[Saved data entries]
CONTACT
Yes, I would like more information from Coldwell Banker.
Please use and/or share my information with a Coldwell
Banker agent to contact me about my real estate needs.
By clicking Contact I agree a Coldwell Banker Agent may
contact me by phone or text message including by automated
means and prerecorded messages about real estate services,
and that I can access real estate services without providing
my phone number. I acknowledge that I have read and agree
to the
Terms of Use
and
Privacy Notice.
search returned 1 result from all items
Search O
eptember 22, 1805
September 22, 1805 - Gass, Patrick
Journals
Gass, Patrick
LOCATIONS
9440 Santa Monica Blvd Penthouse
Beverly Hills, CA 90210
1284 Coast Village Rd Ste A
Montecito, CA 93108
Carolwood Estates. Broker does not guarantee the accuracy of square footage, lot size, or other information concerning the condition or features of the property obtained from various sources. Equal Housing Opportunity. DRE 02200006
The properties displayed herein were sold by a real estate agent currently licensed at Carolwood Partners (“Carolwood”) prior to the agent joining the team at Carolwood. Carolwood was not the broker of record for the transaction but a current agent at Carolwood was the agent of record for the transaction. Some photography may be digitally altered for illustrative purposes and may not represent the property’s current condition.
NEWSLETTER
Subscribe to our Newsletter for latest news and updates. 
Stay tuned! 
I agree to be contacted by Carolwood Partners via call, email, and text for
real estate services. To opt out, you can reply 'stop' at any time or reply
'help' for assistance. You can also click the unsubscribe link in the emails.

...

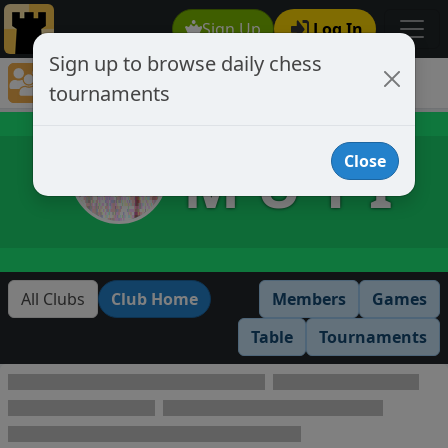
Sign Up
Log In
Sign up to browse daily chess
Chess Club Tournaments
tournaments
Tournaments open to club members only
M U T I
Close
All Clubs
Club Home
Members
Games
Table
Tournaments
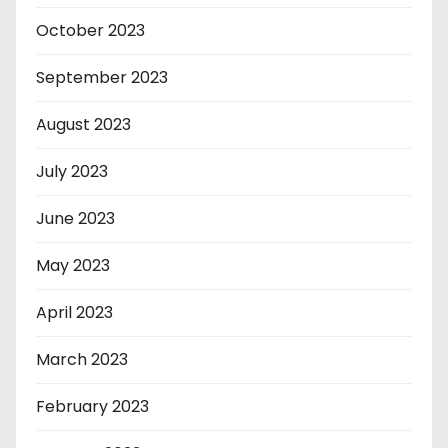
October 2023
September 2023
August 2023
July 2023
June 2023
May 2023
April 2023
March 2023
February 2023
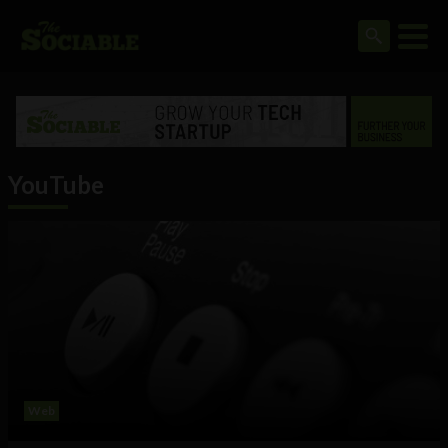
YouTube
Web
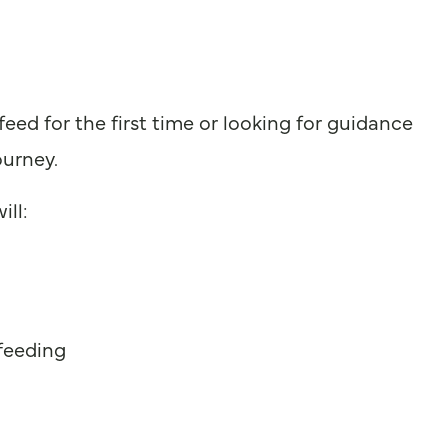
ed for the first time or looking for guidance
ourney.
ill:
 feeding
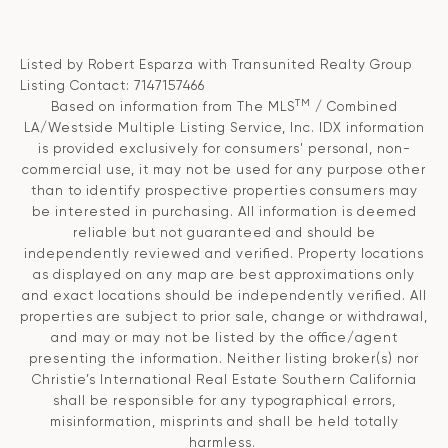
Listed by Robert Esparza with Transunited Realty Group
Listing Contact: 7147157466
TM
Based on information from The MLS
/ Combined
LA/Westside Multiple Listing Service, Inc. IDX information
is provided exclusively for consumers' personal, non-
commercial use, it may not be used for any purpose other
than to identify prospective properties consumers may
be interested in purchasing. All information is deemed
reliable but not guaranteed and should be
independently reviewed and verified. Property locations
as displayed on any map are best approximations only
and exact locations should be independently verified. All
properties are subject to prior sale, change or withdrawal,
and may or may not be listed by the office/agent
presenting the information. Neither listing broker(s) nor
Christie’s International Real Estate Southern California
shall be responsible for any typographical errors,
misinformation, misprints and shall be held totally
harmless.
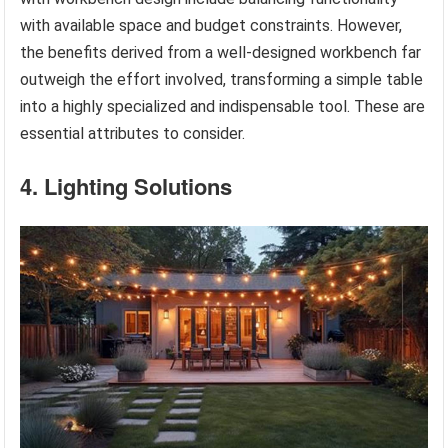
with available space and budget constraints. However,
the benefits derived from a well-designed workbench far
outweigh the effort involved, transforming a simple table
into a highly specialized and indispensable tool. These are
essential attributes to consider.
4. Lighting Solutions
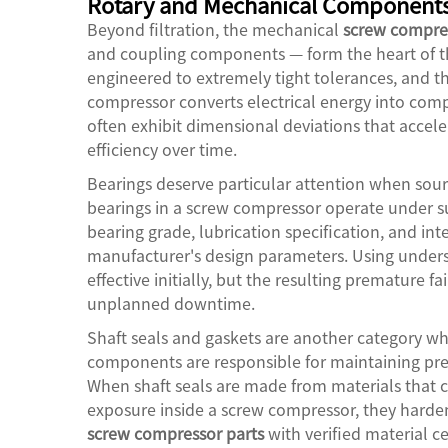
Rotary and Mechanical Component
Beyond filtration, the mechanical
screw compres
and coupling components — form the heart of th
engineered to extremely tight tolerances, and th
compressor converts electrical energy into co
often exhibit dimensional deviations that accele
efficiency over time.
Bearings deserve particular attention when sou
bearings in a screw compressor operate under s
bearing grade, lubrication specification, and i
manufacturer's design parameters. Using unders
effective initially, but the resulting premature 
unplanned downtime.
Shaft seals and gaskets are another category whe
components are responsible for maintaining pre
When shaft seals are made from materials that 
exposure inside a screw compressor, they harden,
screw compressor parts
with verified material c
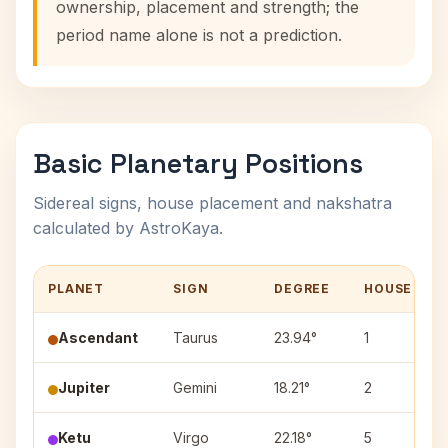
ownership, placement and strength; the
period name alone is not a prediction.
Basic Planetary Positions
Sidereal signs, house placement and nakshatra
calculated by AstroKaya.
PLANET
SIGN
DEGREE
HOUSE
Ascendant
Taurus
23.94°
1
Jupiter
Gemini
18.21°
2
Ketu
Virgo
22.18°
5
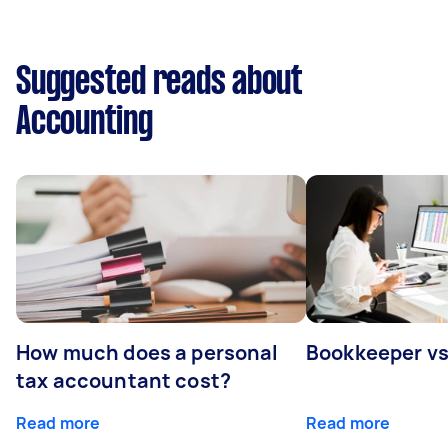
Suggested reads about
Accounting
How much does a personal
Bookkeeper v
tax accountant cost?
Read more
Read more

**PROBLEM REQUIREMENTS**
Will you return exactly the lines above from the one with "independently reviewed and" down to the one with "and may or may", counting both as part of the range?

**EXERCISE OUTPUT**
independently reviewed and verified. Property locations
as displayed on any map are best approximations only
and exact locations should be independently verified. All
properties are subject to prior sale, change or withdrawal,
and may or may not be listed by the office/agent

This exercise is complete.